Discussion in 'Index Futures' started by ktomi, Sep 1, 2011.

  1. Mercor

    Mercor

    If you have a stop in th ES mini, it should not run it.

    There was the move in the morning that looking like a 15 point move in less then a minute. No one should have had their stops run past their price if they were on the DOM ladder
     
    #21     Sep 2, 2011
  2. ES STOPS are generally executed as a LIMIT order 3.00 points from your trigger price.

    So, if you are working an order to SELL 5 ES-U1 @ 1169.75 STOP, should your order be triggered the software will SELL 5 ES-U1 @ 1166.75, which will hopefully fill at 1169.75, your stop price.

    Therefore you should be concerned about anything greater than 3.00 points slippage, which would be extraordinary.

    Frankly, you're probably going to lose all your money.

    But good luck.

    -H
     
    #22     Sep 2, 2011
  3. Unnecessary??? You are wrong. Very wrong.

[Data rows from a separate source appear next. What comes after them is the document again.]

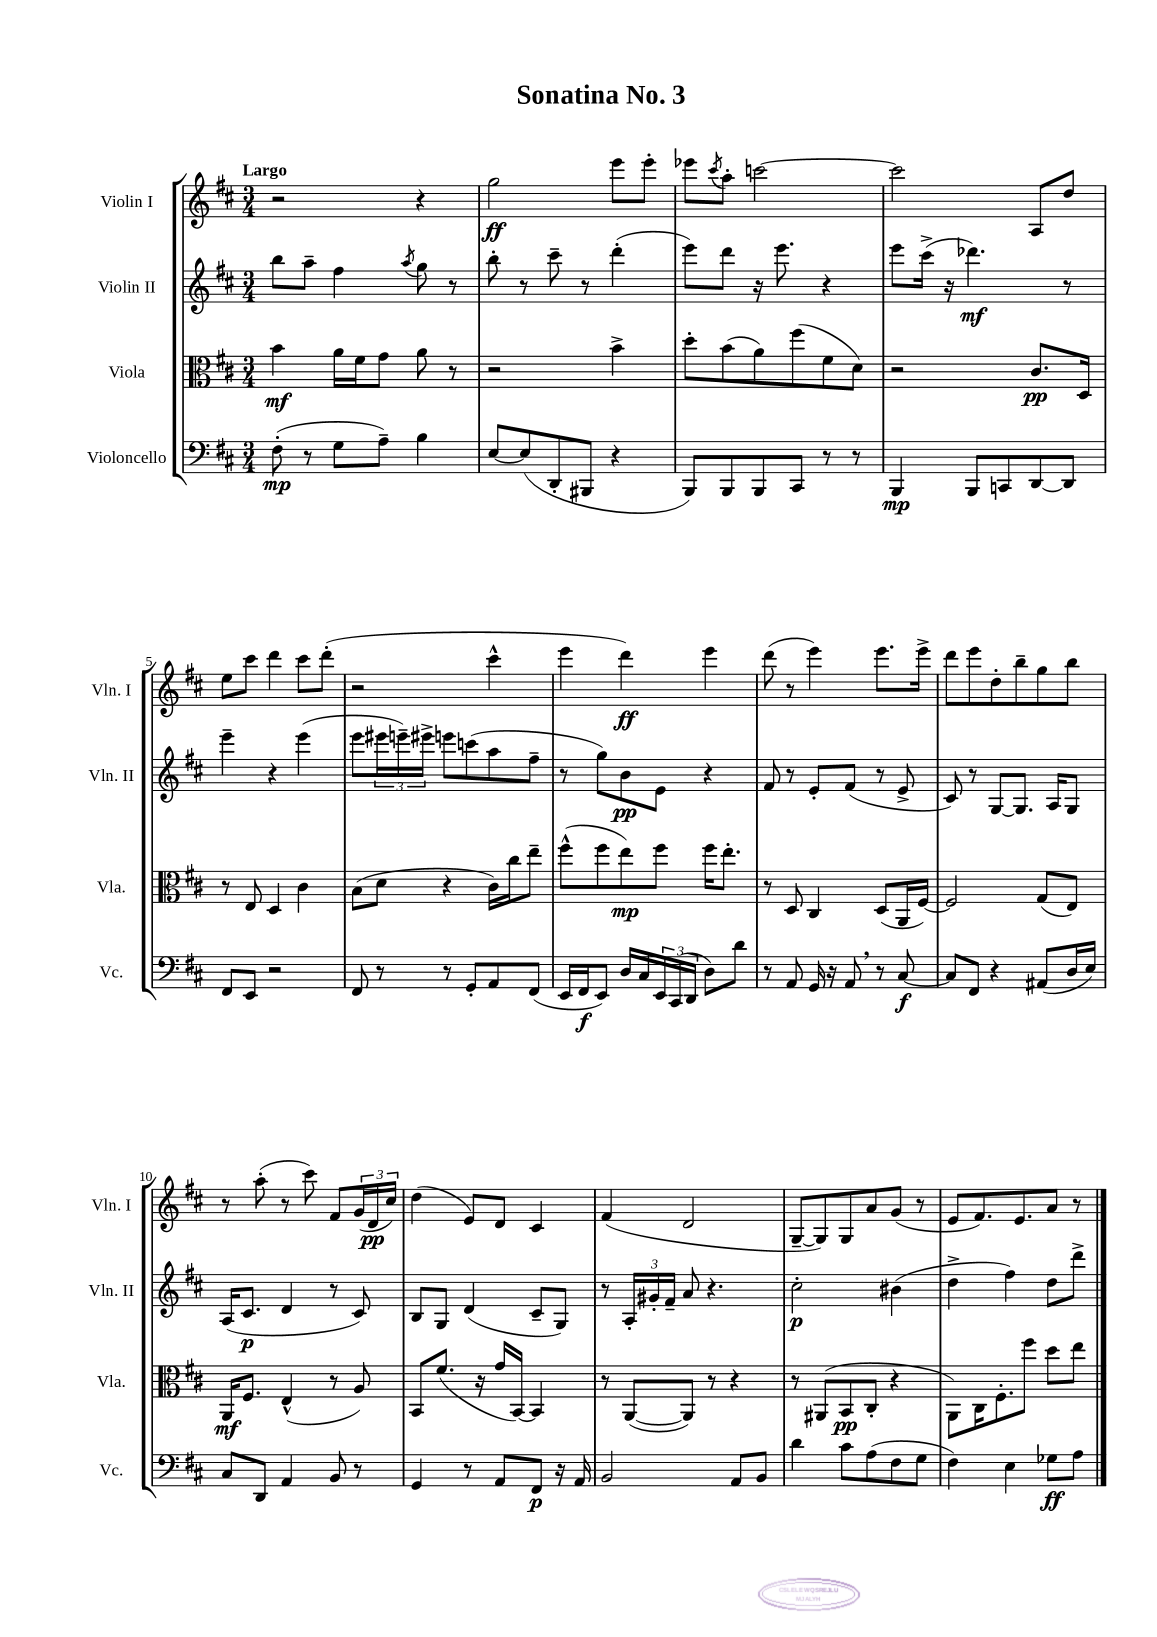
\header { title = "Sonatina No. 3" }
<<
\new StaffGroup <<
\new Staff = "s0" \with { instrumentName = "Violin I" shortInstrumentName = "Vln. I" } {
    \clef treble \key d \major \numericTimeSignature \time 3/4 \tempo "Largo"
    r2 r4 |
    g''2\ff e'''8 e'''8-. |
    ees'''8 \acciaccatura { cis'''8 } a''8-. c'''2~ |
    c'''2 a8 d''8 |
    e''8 cis'''8 d'''4 cis'''8 d'''8-.( |
    r2 cis'''4-^ |
    e'''4 d'''4\ff) e'''4 |
    d'''8( r8 e'''4) e'''8. e'''16-> |
    d'''8 e'''8 d''8-. b''8-- g''8 b''8 |
    r8 a''8-.( r8 cis'''8) fis'8 \tuplet 3/2 { g'16( d'16\pp cis''16) } |
    d''4( e'8) d'8 cis'4 |
    fis'4( d'2 |
    g8~-- g8) g8 a'8 g'8( r8 |
    e'8 fis'8.) e'8. a'8 r8 \bar "|." |
}
\new Staff = "s1" \with { instrumentName = "Violin II" shortInstrumentName = "Vln. II" } {
    \clef treble \key d \major \numericTimeSignature \time 3/4
    b''8 a''8-- fis''4 \acciaccatura { a''8 } g''8 r8 |
    b''8-. r8 cis'''8-- r8 d'''4-.( |
    e'''8) d'''8 r16 e'''8. r4 |
    e'''8 cis'''16->( r16 des'''4.\mf) r8 |
    e'''4-- r4 e'''4( |
    e'''8 \tuplet 3/2 { eis'''16 e'''16--) eis'''16-> } e'''8 c'''8( a''8 fis''8-- |
    r8 g''8) b'8\pp e'8 r4 |
    fis'8 r8 e'8-. fis'8( r8 e'8-> |
    cis'8) r8 g8~ g8. a16 g8 |
    a16( cis'8.\p d'4 r8 cis'8) |
    b8 g8 d'4( cis'8-- g8) |
    r8 \tuplet 3/2 { a16-. gis'16-. fis'16-- } a'8 r4. |
    cis''2-.\p bis'4( |
    d''4-> fis''4) d''8 d'''8-> \bar "|." |
}
\new Staff = "s2" \with { instrumentName = "Viola" shortInstrumentName = "Vla." } {
    \clef alto \key d \major \numericTimeSignature \time 3/4
    b'4\mf a'16 fis'16 g'8 a'8 r8 |
    r2 b'4-> |
    d''8-. b'8( a'8) fis''8( fis'8 d'8) |
    r2 cis'8.\pp d16 |
    r8 e8 d4 cis'4 |
    b8( d'8 r4 cis'16) cis''16 e''8-- |
    fis''8-^( fis''8 e''8\mp) fis''8 fis''16 e''8.-. |
    r8 d8 cis4 d8( a,16 fis16~) |
    fis2 g8( e8) |
    a,16\mf fis8. e4-^( r8 a8) |
    b,8 fis'8.( r16 g'16 b,16~) b,4 |
    r8 a,8~( a,8) r8 r4 |
    r8 ais,8( b,8\pp cis8-. r4 |
    a,8) cis16 fis8.-. fis''8 d''8 e''8 \bar "|." |
}
\new Staff = "s3" \with { instrumentName = "Violoncello" shortInstrumentName = "Vc." } {
    \clef bass \key d \major \numericTimeSignature \time 3/4
    fis8-.\mp( r8 g8 a8--) b4 |
    e8~ e8( d,8-. bis,,8 r4 |
    b,,8) b,,8 b,,8 cis,8 r8 r8 |
    b,,4\mp b,,8 c,8 d,8~ d,8 |
    fis,8 e,8 r2 |
    fis,8 r8 r8 g,8-. a,8 fis,8( |
    e,16 fis,16\f e,8) d16 cis16 \tuplet 3/2 { e,16 cis,16( d,16 } d8) d'8 |
    r8 a,8 g,16 r16 a,8 \breathe r8 cis8~\f |
    cis8 fis,8 r4 ais,8( d16 e16) |
    cis8 d,8 a,4 b,8 r8 |
    g,4 r8 a,8 fis,8\p r16 a,16 |
    b,2 a,8 b,8 |
    d'4 cis'8 a8( fis8 g8 |
    fis4) e4 ges8\ff a8 \bar "|." |
}
>>
>>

If learning options to protect your hard earned money is too complicated you probably shouldn't be trading.

    Options will save your ass.

    You could buy a semi deep or deep OTM put on the cheap and trade without fear of a crash.

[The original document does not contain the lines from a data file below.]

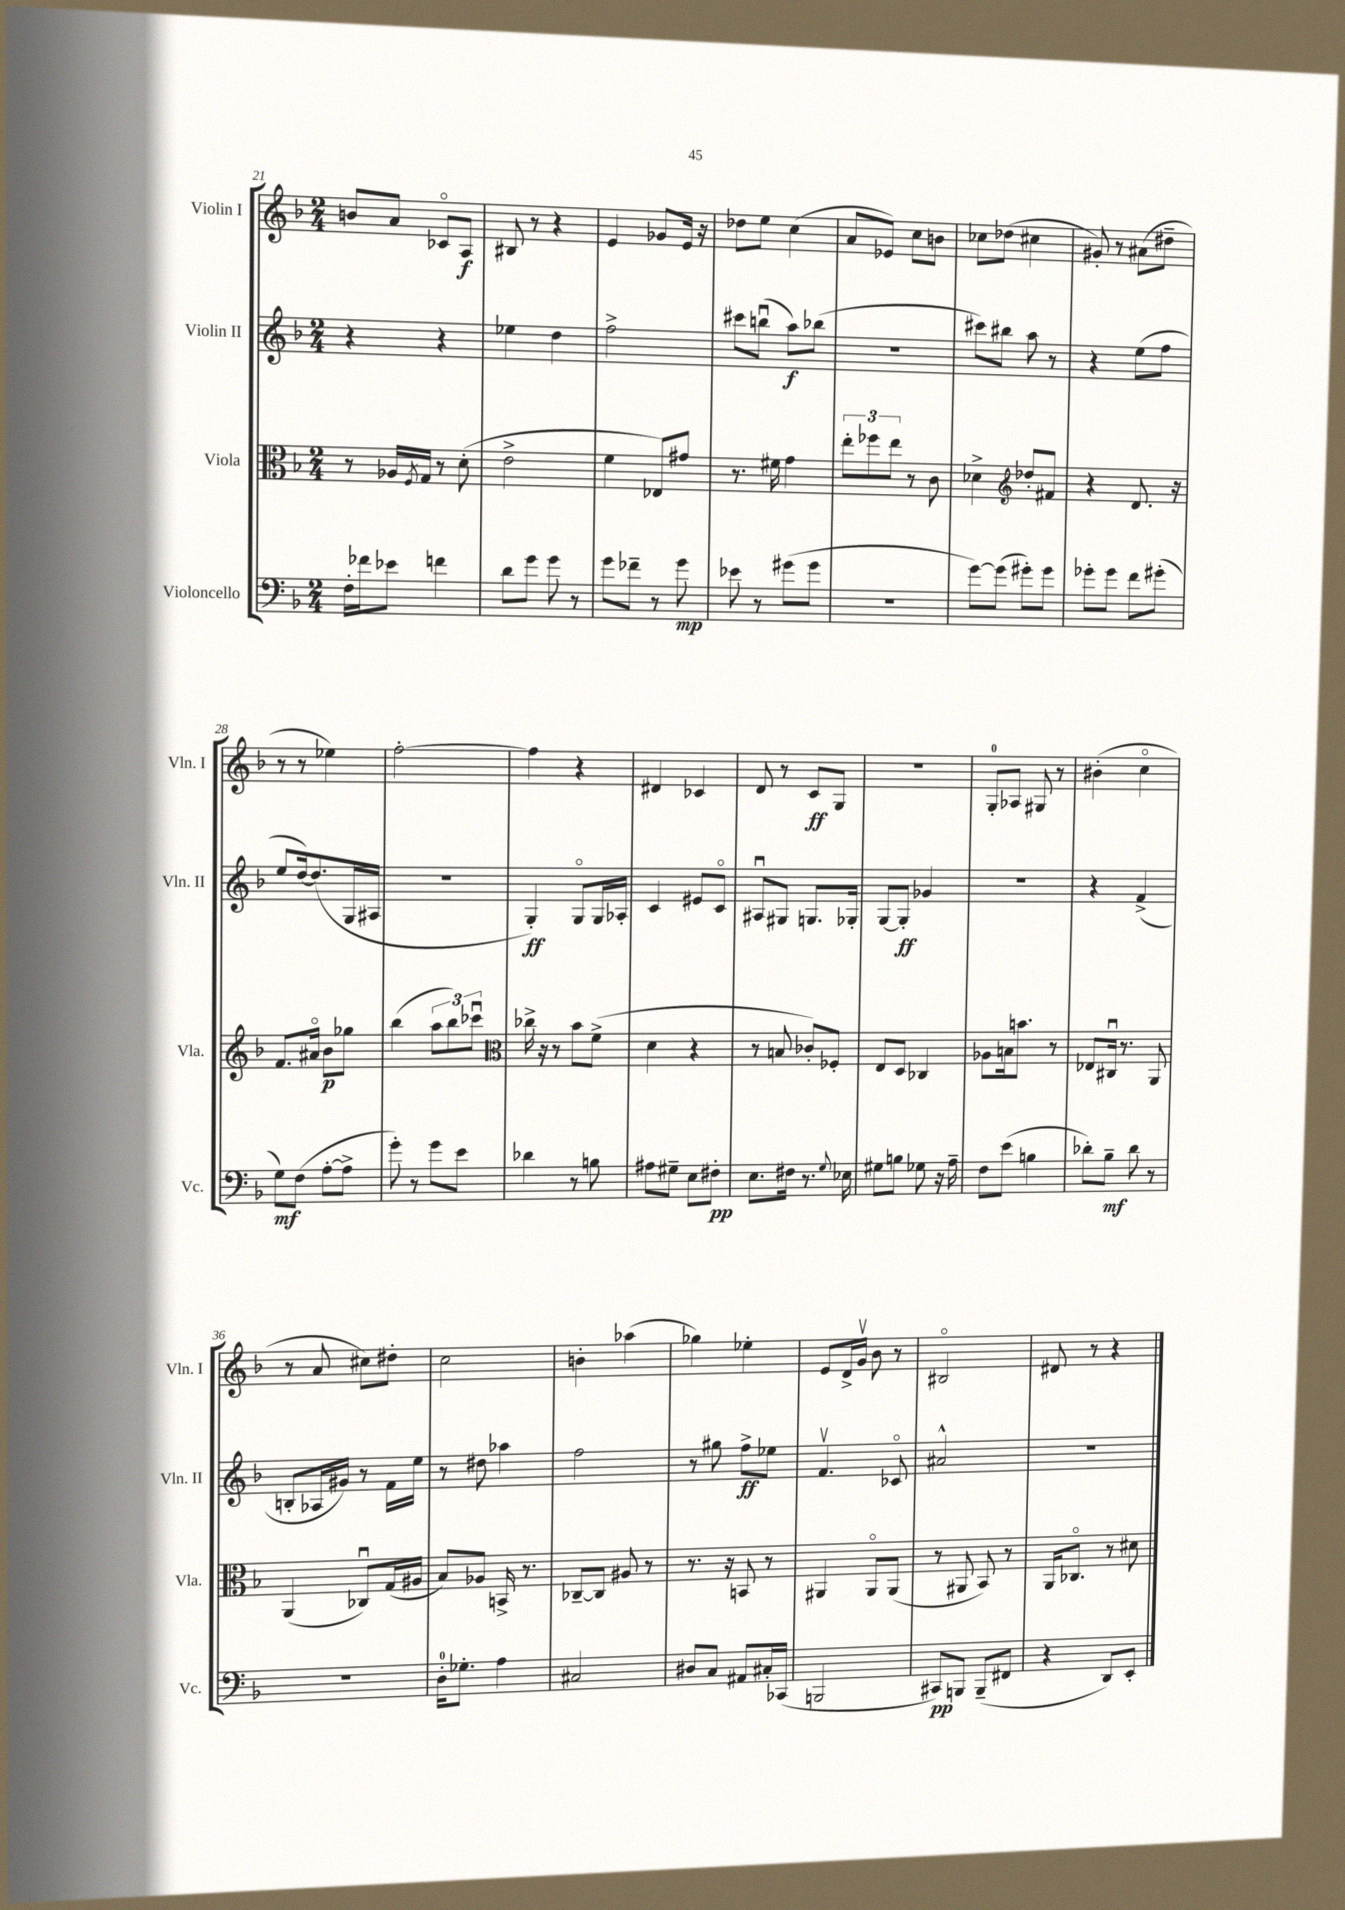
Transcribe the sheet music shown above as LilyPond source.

<<
\new StaffGroup <<
\new Staff = "s0" \with { instrumentName = "Violin I" shortInstrumentName = "Vln. I" } {
    \clef treble \key f \major \numericTimeSignature \time 2/4
    b'8 a'8 ces'8\flageolet a8\f |
    bis8 r8 r4 |
    e'4 ges'8 e'16 r16 |
    des''8 e''8 c''4( |
    a'8 ees'8) c''8 b'8 |
    ces''8 des''8( cis''4 |
    gis'8-.) r8 ais'8( dis''8-- |
    r8 r8 ees''4) |
    f''2~-. |
    f''4 r4 |
    dis'4 ces'4 |
    d'8 r8 c'8\ff g8 |
    R2 |
    g8-0-. aes8 gis8 r8 |
    bis'4-.( c''4\flageolet |
    r8 a'8 cis''8) dis''8-. |
    c''2 |
    b'4-. aes''4( |
    ges''4) ees''4-. |
    e'8 d'16-> g'16\upbow bes'8 r8 |
    bis2\flageolet |
    dis'8 r8 r4 \bar "|." |
}
\new Staff = "s1" \with { instrumentName = "Violin II" shortInstrumentName = "Vln. II" } {
    \clef treble \key f \major \numericTimeSignature \time 2/4
    r4 r4 |
    ees''4 d''4 |
    f''2-> |
    cis'''8 b''8\downbow( a''8\f) bes''8( |
    r2 |
    cis'''8) bis''8 a''8 r8 |
    r4 e''8( f''8 |
    e''8 d''16~) d''8.( g16 ais16 |
    R2 |
    g4-.\ff) g8\flageolet g16 aes16-. |
    c'4 eis'8 c'8\flageolet |
    ais8\downbow gis8 g8. ges16-. |
    g8~ g8-.\ff ges'4 |
    r2 |
    r4 f'4->( |
    b8-. aes16 gis'16) r8 f'16 e''16 |
    r8 dis''8 aes''4 |
    f''2 |
    r8 gis''8 f''8->\ff ees''8 |
    f'4.\upbow ces'8\flageolet |
    ais'2-^ |
    R2 \bar "|." |
}
\new Staff = "s2" \with { instrumentName = "Viola" shortInstrumentName = "Vla." } {
    \clef alto \key f \major \numericTimeSignature \time 2/4
    r8 aes16 \acciaccatura { f8 } g16 r8 d'8-.( |
    e'2-> |
    f'4 ees8) gis'8 |
    r8. fis'16 g'4 |
    \tuplet 3/2 { e''8-. fes''8 e''8 } r8 c'8 |
    des'4-> \clef treble des''8-. fis'8 |
    r4 d'8. r16 |
    f'8. ais'16\flageolet bes'8\p ges''8 |
    bes''4( \tuplet 3/2 { a''8 bes''8) ces'''8\downbow } |
    \clef alto ces''16-> r16 r8 bes'8 f'8->( |
    d'4 r4 |
    r8 b8 ces'8-.) fes8-. |
    e8 d8 ces4 |
    aes8 b16 b'8. r8 |
    ees8 cis16\downbow r8. a,8 |
    a,4( ces8\downbow) g16( ais16 |
    bes8) aes8 b,16-> r8. |
    ces8~-- ces8 ais8 r8 |
    r8. r16 b,8 r8 |
    ais,4 ais,8\flageolet ais,8( |
    r8 ais,8 bes,8) r8 |
    a,16 ces8.\flageolet r8 dis'8 \bar "|." |
}
\new Staff = "s3" \with { instrumentName = "Violoncello" shortInstrumentName = "Vc." } {
    \clef bass \key f \major \numericTimeSignature \time 2/4
    f16-. fes'16 ees'8 f'4 |
    d'8 g'8 g'8 r8 |
    g'8 fes'8-- r8 g'8\mp |
    ees'8 r8 gis'8( gis'8 |
    R2 |
    g'8~) g'8( gis'8-.) gis'8 |
    ges'8-. ges'8 f'8 gis'8-.( |
    g8\mf) f8( a8~-. a8-> |
    g'8-.) r8 g'8 e'8 |
    des'4 r8 b8 |
    ais8 gis8-- e8 fis8-.\pp |
    e8. fis16 r8. \appoggiatura { g8 } ees16 |
    gis8 b8 ges8 r16 a16-- |
    f8 e'8( b4 |
    des'8-.) bes8--\mf des'8 r8 |
    R2 |
    d16-0-. ges8.-. a4 |
    cis2 |
    dis8 c8 ais,8 cis16-. ces,16( |
    b,,2 |
    cis,8\pp) b,,8 b,,8--( fis,8 |
    r4 d,8) e,8-. \bar "|." |
}
>>
>>
\layout { \context { \Score currentBarNumber = #21 } }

    On a side note. I was trading DNDN (long on their approval by FDA) that day and the b/a did not move at all when the crash happened. As if they just stopped trading.

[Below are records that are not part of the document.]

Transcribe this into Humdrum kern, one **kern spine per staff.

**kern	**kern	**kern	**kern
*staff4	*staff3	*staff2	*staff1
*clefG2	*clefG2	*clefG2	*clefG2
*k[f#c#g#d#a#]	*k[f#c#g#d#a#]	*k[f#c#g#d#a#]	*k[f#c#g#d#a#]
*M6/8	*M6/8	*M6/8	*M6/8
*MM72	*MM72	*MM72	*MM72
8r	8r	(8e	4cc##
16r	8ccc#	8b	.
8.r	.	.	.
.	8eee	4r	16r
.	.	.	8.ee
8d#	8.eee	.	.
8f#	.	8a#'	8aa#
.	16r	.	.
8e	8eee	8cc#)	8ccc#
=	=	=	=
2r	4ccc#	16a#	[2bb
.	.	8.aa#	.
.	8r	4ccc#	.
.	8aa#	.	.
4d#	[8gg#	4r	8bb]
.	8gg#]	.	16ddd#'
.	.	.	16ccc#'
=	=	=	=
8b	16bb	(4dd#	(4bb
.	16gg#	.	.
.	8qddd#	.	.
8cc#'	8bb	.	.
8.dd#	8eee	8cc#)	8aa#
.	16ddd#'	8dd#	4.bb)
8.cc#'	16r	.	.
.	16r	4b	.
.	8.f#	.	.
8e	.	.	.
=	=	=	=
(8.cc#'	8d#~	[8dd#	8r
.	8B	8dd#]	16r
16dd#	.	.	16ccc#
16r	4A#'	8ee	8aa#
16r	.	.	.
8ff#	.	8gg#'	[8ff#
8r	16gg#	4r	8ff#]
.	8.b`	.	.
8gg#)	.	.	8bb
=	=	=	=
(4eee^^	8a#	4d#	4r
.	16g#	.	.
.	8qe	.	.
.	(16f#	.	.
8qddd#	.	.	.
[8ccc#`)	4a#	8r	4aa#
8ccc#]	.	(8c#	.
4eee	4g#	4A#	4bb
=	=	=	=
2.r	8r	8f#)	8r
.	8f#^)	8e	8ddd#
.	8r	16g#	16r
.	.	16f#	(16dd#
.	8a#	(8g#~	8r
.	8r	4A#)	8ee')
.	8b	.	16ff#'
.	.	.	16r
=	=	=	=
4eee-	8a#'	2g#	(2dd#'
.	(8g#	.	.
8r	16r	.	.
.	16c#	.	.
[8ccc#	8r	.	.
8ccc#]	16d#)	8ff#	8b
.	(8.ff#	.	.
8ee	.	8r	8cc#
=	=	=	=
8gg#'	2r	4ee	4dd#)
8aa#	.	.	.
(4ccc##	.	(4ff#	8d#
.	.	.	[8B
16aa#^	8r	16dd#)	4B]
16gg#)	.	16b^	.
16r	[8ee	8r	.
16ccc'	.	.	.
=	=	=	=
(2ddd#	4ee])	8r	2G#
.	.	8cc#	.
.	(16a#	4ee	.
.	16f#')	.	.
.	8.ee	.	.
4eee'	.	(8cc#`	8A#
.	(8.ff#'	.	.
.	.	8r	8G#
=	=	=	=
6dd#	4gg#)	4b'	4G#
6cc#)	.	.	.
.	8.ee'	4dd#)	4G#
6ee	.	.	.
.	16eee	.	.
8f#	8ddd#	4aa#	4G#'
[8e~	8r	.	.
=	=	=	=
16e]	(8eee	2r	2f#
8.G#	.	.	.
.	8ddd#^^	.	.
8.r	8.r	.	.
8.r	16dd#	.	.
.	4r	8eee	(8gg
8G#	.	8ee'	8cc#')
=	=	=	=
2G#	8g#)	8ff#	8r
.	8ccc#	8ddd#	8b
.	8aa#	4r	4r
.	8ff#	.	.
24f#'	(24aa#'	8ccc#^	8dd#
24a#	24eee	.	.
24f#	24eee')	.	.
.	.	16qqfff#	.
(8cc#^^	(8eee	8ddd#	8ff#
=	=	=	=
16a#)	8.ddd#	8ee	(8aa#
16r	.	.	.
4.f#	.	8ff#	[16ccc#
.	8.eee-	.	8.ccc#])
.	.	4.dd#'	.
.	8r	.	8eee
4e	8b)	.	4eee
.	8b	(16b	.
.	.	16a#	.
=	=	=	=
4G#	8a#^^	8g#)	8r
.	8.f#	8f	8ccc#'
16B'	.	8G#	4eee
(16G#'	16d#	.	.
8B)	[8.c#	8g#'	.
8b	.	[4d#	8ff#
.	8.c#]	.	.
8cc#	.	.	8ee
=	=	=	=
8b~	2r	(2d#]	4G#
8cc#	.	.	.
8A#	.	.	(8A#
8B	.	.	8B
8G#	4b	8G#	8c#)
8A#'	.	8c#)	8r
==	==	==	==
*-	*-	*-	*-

    Few days later DNDN got approved made 140%. Wanted more but I'll take it.
     
    #23     Sep 2, 2011
  4. Nope. The only tool is lower leverage, especially with IB. Bid and ask goes bonkers on options too, so options will be worthless to a computer. Flash crash = auto-liquidation if you can't handle a 5% drop without stops and without OTM options.

    That said, if you use options to simply create a tool that will return money on a black swan event, that could be a valid reason for using options.
     
    #24     Sep 2, 2011
  5. The silver flash crash was the worst I've seen, where it traded down $5-$6 in under 15 minutes I believe. Anybody who was long basically couldn't get out. Not sure if it was somebody sweeping the market or what happened but it was ugly, that's $30k on a 1 lot. So in that case a stop depending on where in the queue it was and how far down would've wiped any small account out.
     
    #25     Sep 2, 2011
  6. Occam

    Occam

    Probably every "flash crash" in the past 30 years was caused by automated (or automatic, if not automated) positive autocorrelative "safety" strategies -- this includes the '87 crash (portfolio insurance), the May 2010 "flash crash" (market stop orders, after a cascade of other events triggered by a large-scale futures sale), and the silver "flash crash" (increased margin requirements causing cascading stop orders, automated or not).

    In all of these cases, you've got people (or the automated mechanisms they/their brokers put in place) trying to "save their money" all at once. The paradoxical result is a crash.

    Of course, most traders (not to mention many investors) won't want to hear this, because it means they shouldn't use so much leverage -- leverage so high that they feel forced to use market stops, portfolio insurance, etc.